The objection to the 10th clause is based upon the assumption that the 1st and 12th clauses are invalid, and that the 10th clause is so interwoven with the 1st and 12th clauses that, if they are pronounced void, the whole scheme of the will falls, and the 10th clause goes down with it. Holding the 1st and 12th clauses valid, the contention in regard to the 10th clause also fails. [204 U.S. 478, 488] The appellee also urges that, by reason of the direction contained in the will to sell the real estate, it thereby became constructively converted into personalty at the time of the testatrix's death, and that, regarding it as personalty, the trusts created are still less open to any objection set up by the appellants. Although the provisions of the subchapter containing 1023 apply to personal property generally, as well as to real estate, except where, from the nature of the property, they are inapplicable, yet, when it is seen that, even in regard to real estate granted to a domestic corporation for the purposes mentioned in this will, a perpetuity may be created, it seems to be still plainer, if possible, that it would not be against the policy of the District, as evidenced by the statute, to affirm the legality of a trust of this kind in relation to personal property which is to be sold and the proceeds taken to another state by a foreign corporation for the purpose of administration in that state. In any aspect in which we can view the case, we think the disputed provisions of the will are valid.

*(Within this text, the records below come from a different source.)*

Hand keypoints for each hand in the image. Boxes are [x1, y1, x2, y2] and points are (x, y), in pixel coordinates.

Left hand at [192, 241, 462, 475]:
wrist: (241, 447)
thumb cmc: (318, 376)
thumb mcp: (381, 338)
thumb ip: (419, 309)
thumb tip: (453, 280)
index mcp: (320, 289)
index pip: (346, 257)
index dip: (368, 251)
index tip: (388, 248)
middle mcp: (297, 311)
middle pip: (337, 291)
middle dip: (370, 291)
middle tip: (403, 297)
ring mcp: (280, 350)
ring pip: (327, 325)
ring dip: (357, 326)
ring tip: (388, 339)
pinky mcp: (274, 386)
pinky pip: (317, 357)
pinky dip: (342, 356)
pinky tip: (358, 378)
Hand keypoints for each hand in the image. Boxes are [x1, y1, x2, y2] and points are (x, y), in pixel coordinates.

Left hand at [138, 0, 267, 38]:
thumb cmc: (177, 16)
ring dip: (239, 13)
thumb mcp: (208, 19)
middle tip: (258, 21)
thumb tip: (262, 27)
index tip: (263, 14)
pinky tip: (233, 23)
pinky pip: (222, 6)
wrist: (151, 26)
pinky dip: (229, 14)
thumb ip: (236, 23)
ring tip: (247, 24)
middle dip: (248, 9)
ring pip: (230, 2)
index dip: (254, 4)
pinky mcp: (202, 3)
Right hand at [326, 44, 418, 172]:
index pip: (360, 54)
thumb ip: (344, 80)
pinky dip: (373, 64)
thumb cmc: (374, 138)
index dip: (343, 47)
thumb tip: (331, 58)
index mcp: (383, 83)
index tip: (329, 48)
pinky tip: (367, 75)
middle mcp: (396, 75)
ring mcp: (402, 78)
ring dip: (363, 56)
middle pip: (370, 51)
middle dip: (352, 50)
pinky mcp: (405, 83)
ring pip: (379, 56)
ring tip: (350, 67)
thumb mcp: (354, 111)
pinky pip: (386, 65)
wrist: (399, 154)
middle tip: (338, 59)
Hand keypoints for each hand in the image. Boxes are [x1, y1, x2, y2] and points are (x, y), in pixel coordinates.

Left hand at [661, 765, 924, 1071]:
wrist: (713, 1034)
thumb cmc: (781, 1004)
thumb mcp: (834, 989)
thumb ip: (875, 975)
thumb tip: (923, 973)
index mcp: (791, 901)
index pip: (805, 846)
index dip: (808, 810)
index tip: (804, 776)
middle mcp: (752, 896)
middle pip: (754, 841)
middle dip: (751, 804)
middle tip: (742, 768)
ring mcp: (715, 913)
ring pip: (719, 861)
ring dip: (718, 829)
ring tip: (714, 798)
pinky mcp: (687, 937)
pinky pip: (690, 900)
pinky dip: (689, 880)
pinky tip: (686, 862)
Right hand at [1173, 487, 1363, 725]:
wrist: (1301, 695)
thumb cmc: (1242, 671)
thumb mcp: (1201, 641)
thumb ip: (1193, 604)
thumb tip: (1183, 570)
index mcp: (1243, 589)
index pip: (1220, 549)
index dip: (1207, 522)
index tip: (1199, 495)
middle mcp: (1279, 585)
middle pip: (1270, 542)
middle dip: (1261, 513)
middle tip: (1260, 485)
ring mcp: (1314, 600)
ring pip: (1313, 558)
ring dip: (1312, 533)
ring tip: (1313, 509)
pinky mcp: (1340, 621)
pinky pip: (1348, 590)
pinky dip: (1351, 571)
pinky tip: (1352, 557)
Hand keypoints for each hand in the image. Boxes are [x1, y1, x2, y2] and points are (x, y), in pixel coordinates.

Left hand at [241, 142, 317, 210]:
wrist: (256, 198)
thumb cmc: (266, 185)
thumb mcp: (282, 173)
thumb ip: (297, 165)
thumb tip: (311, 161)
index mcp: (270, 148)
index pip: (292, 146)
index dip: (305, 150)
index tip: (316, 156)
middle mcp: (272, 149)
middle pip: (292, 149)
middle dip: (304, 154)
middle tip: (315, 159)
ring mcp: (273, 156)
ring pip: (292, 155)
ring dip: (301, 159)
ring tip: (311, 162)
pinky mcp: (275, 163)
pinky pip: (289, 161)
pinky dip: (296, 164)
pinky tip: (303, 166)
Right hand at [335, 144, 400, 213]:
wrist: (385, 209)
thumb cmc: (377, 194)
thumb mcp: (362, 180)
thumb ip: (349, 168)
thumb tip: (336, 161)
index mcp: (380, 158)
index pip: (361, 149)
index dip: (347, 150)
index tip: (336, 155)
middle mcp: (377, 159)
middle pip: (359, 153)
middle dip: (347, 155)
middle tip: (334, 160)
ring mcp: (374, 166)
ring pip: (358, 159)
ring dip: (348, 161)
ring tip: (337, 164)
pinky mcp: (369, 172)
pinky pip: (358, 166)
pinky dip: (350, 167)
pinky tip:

In regard to costs, the courts below have charged the appellants with costs, and we think the same rule should obtain here. The executor may apply to the Supreme Court for such allowance out of the fund as it may think is, under all the circumstances, proper.
Tenth. It is my will, and I order and direct, that $5,000 be raised out of my estate, to be expended in erecting a suitable monument at the grave of my dearly beloved husband, E. L. Andrews, in Greenwood Cemetery, Brooklyn, New York.
Twelfth. It is my will, and I order and direct, that all the rest and residue of my estate, real, personal, and mixed, wheresoever it may be found, and of whatsoever it may consist, shall be converted into cash, and said cash invested in United States securities, the interest and income from such securities shall be used by the said Greenwood Cemetery Company, of Brooklyn, New York, as trustees, in addition to and together with the trust fund hereinbefore mentioned in clause 1 of this my last will, for the purposes and to the benefit of beautifying and keeping the aforesaid Andrews cemetery-lot in perpetual good order and condition.